We are hereby inviting emerging curators* ready to work together with their future colleagues along the thematic lines of JOURNEY / SENSE OF BEING IN-BETWEEN suggested by Kaunas Biennial. Interested curators should present their concept for a sub-theme together with a collection of suggested works of art. The collection might consist of existing works of art and / or primary ideas (sketches) of new (commissioned) works.

By 10th of June 2018, curators should submit:

1. Creative bio and creative credo;

2. Suggested title for Biennial’s exhibition (sub-theme) and its concept (1 page);

3. Submission of 4-6 artists and their works that would explain the concept (the maximum of 10 artist / work submissions; please note that there will be up to 6 artists selected during the process of joint curatorship). Works suggested might be designed for exhibition spaces as well as unconventional and public city spaces;

4. Motivation letter explaining your approach to the model of co-curatorship and your preparation to work in a team of colleagues for almost a year and a half.

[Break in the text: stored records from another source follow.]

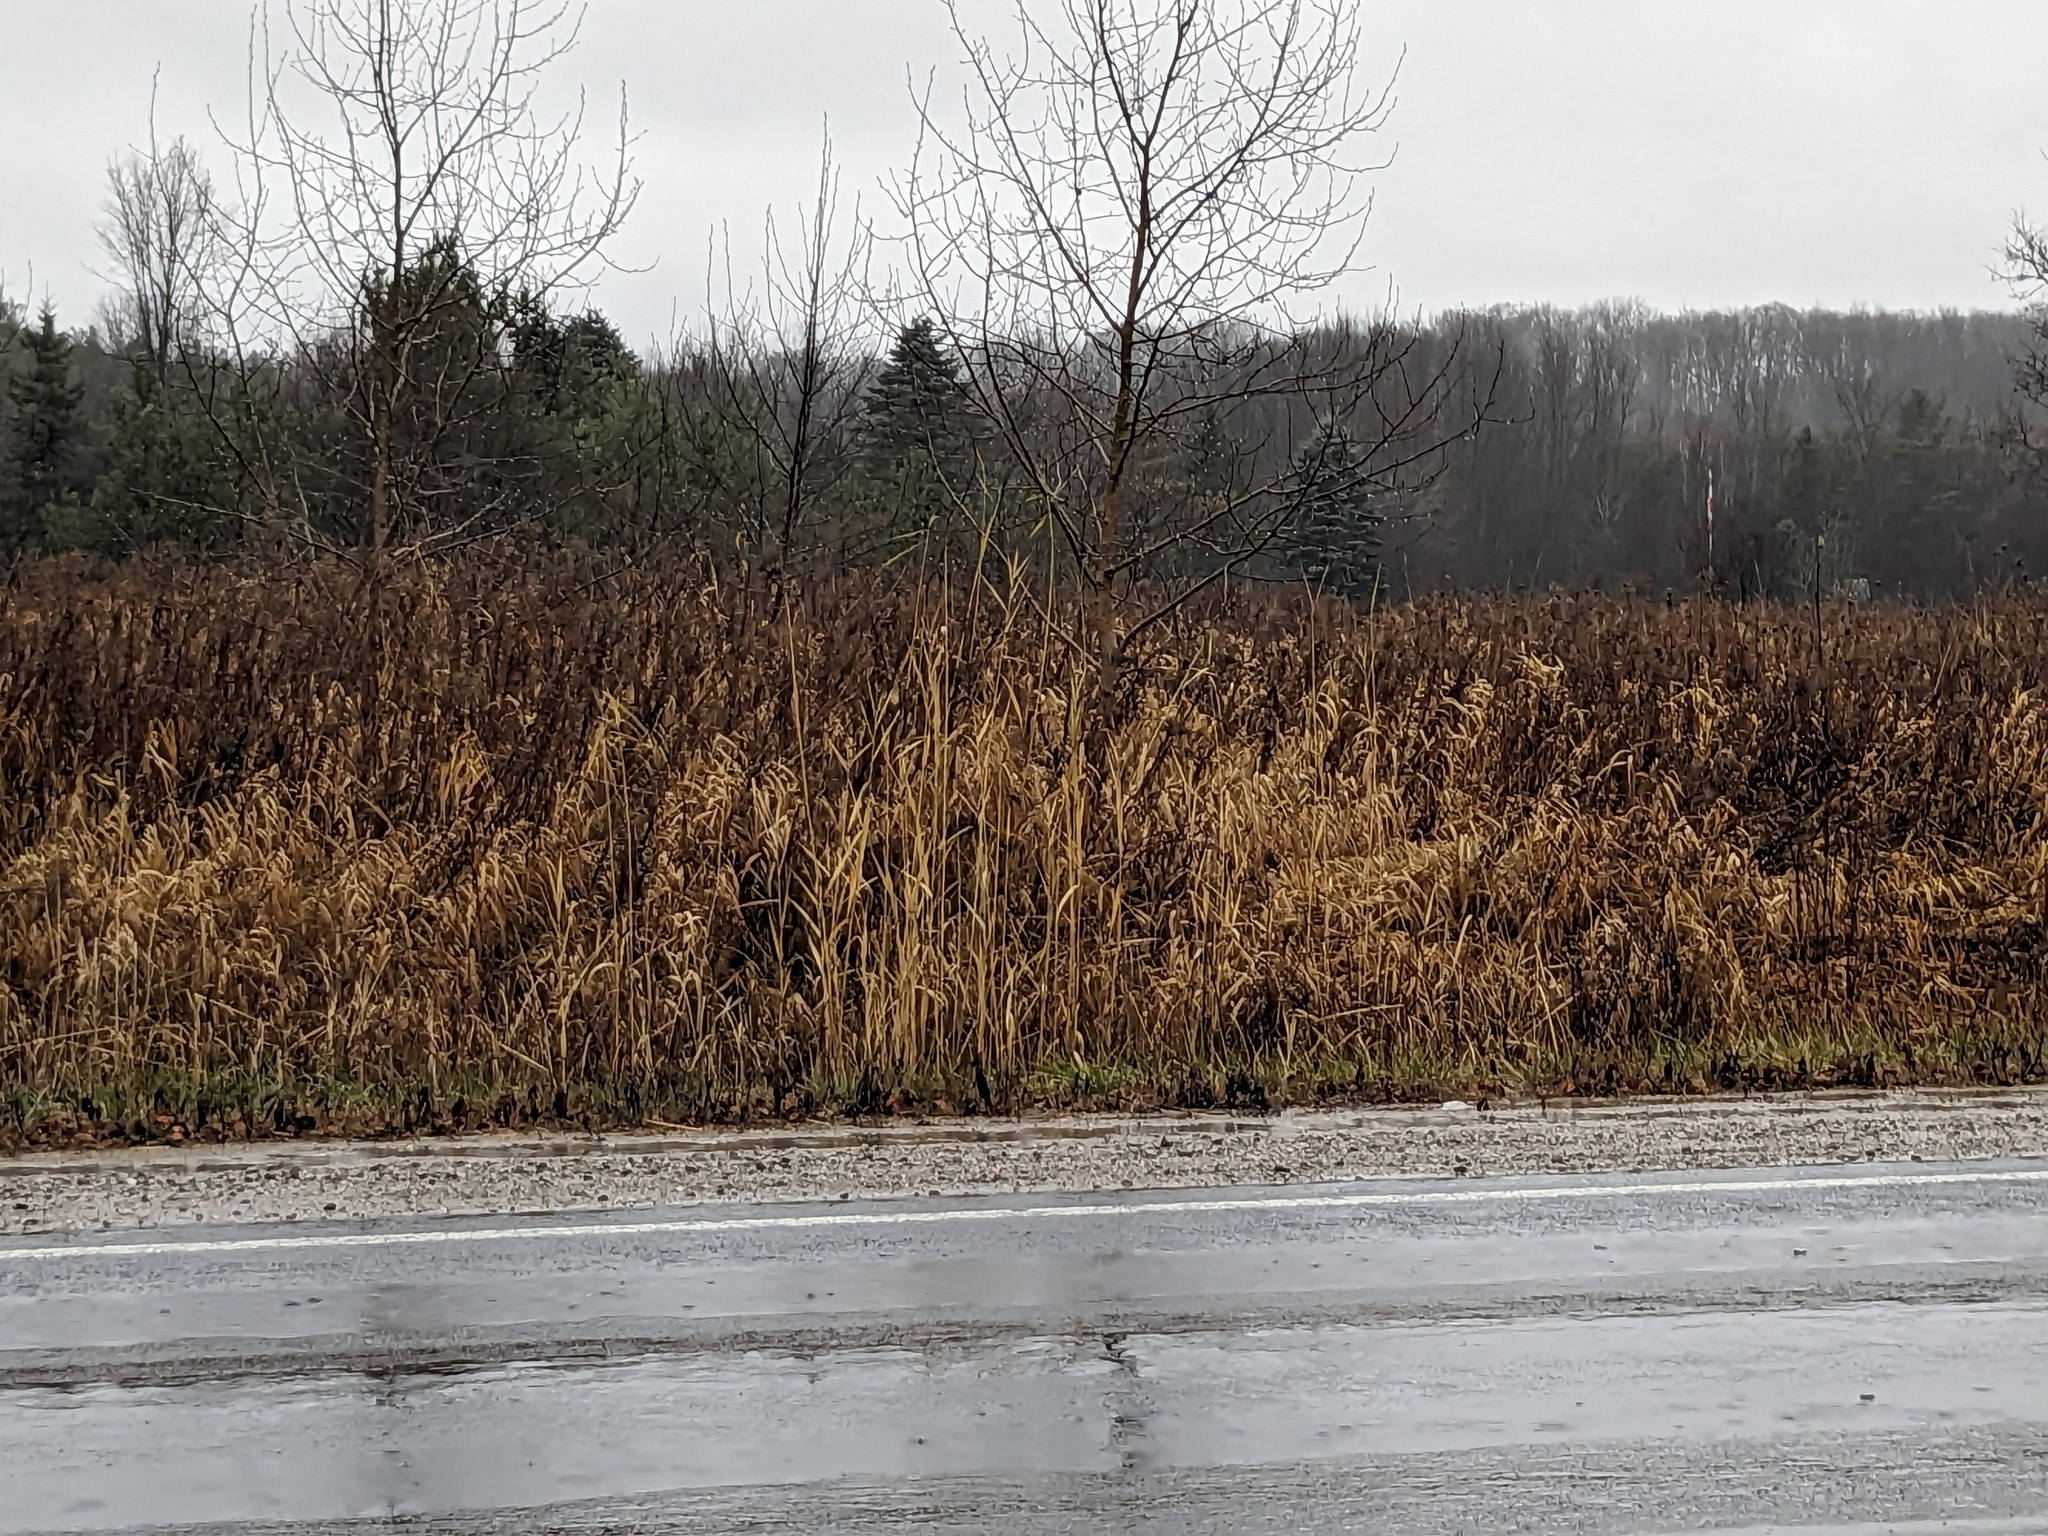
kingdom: Plantae
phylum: Tracheophyta
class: Liliopsida
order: Poales
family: Poaceae
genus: Phragmites
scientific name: Phragmites australis
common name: Common reed
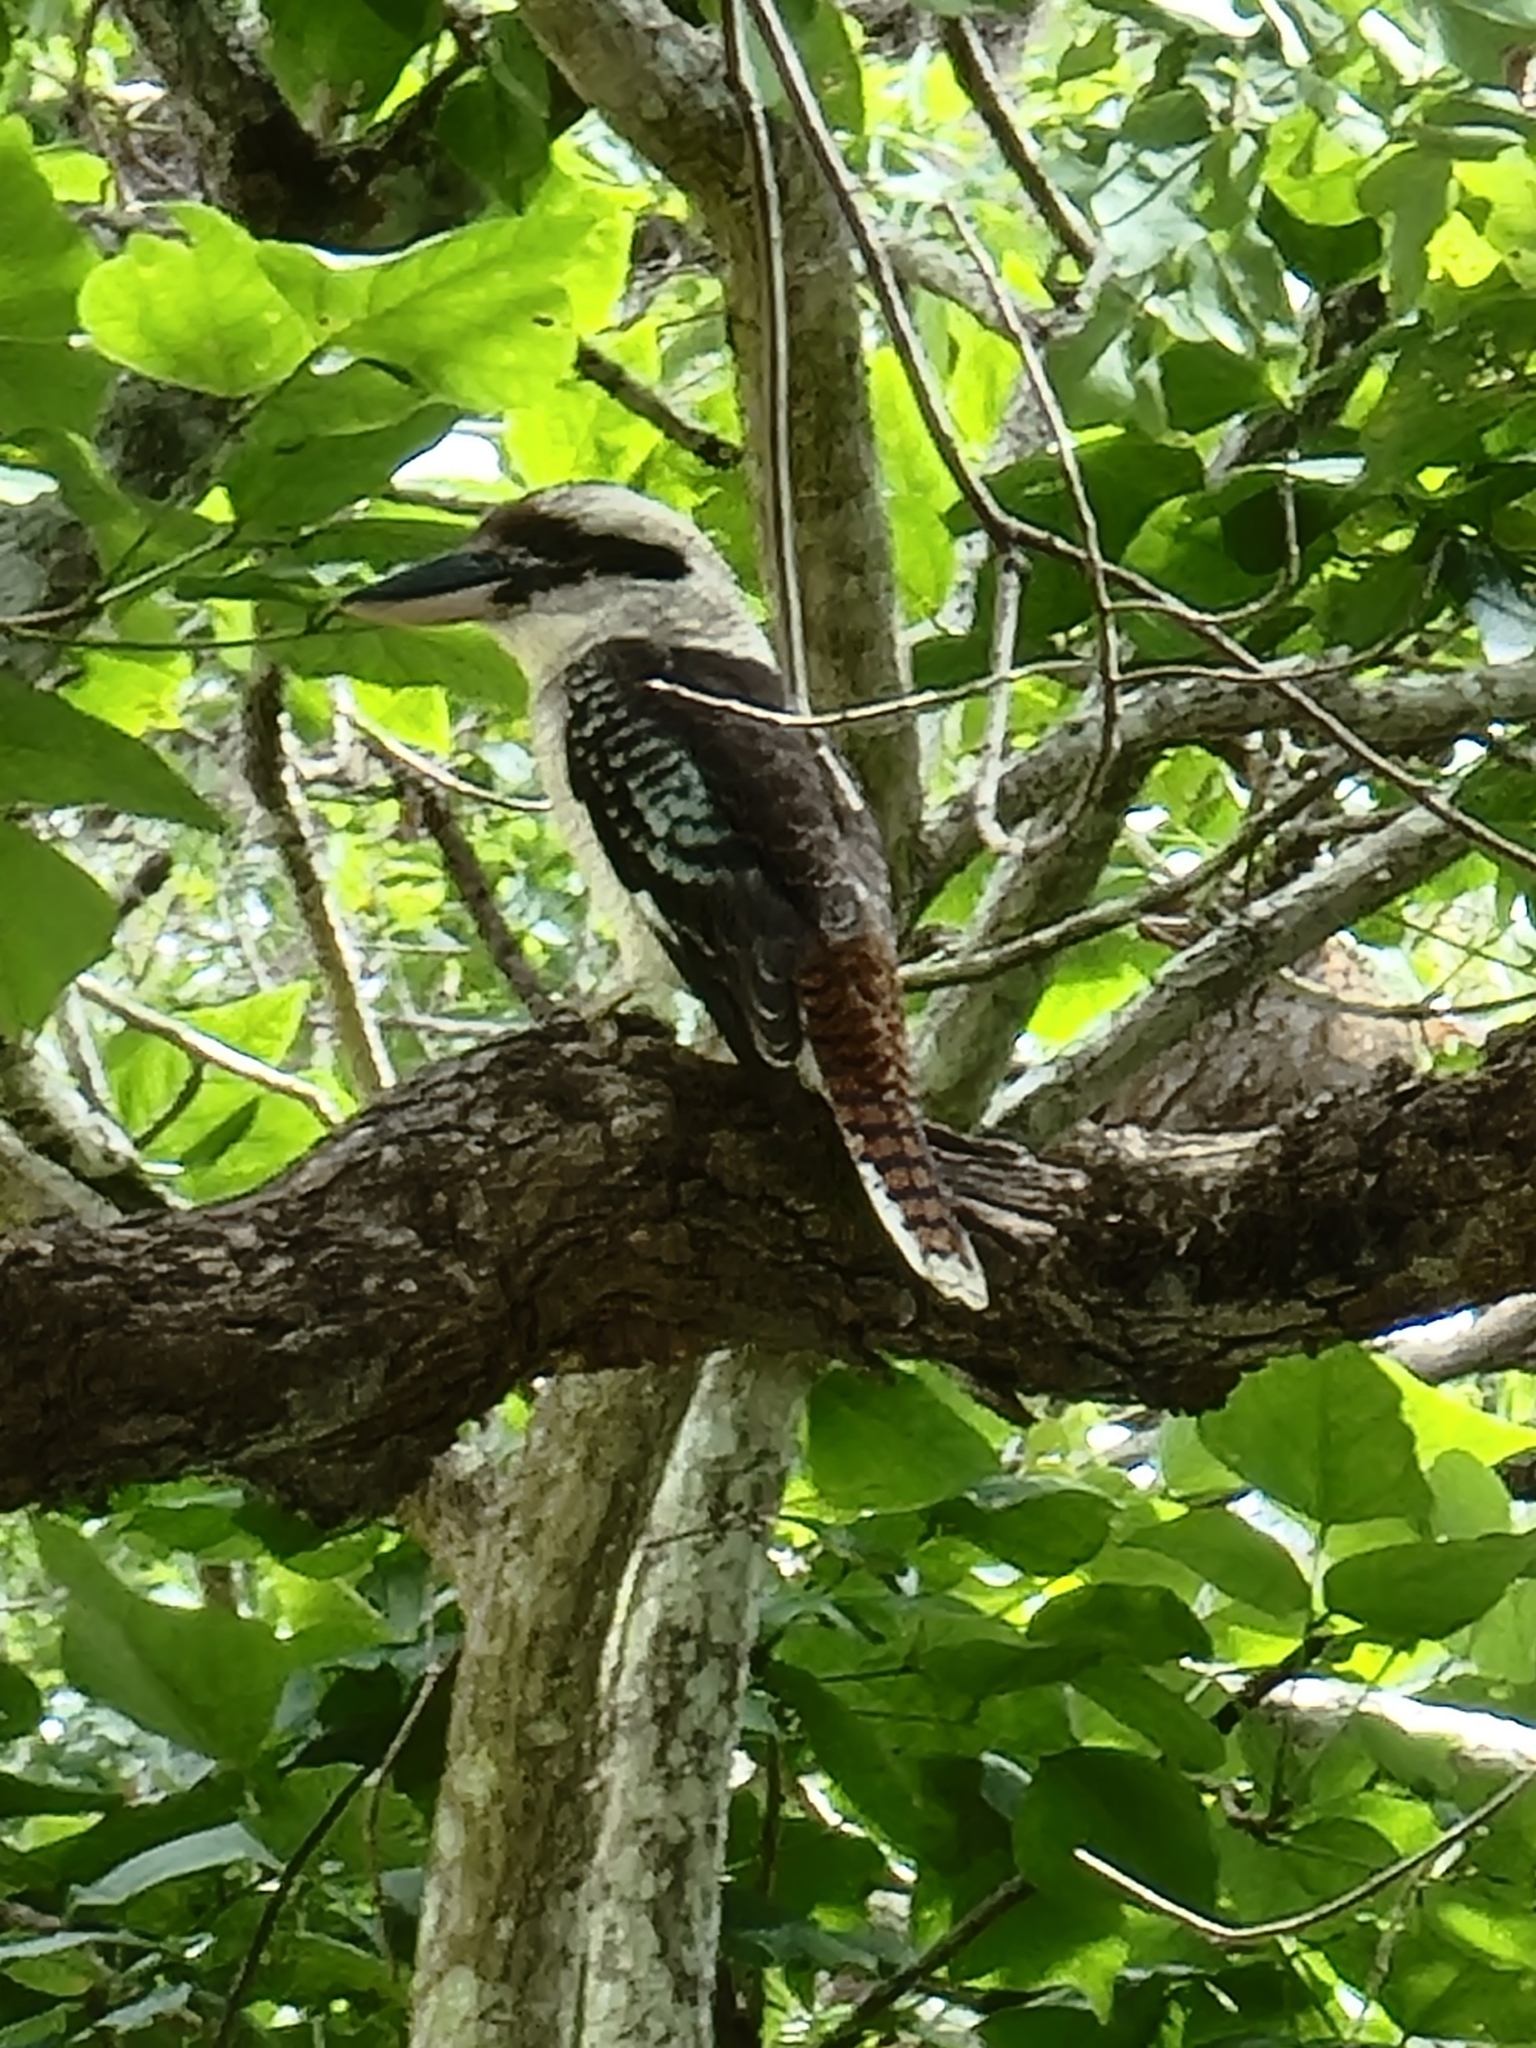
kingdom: Animalia
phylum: Chordata
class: Aves
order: Coraciiformes
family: Alcedinidae
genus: Dacelo
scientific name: Dacelo novaeguineae
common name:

Please send your proposals to info@kaunas.biennial.lt

More information: Kotryna Žemaitytė, kotryna@biennial.lt, +37060614370

 

 

 

 

*An emerging curator is a curator from the younger generation, whose curatorship practice to this day has been based on local projects, small exhibitions and who has been working in non-institutional situations and lacks international visibility but not ambition. This category can also include a curator with international experience, but of young age (35 or younger). Collaboration of emerging curators is one of the values of Kaunas Biennial that aims to give the voice and enable as many emerging professionals as possible to operate in the international spaces of Europe and the world.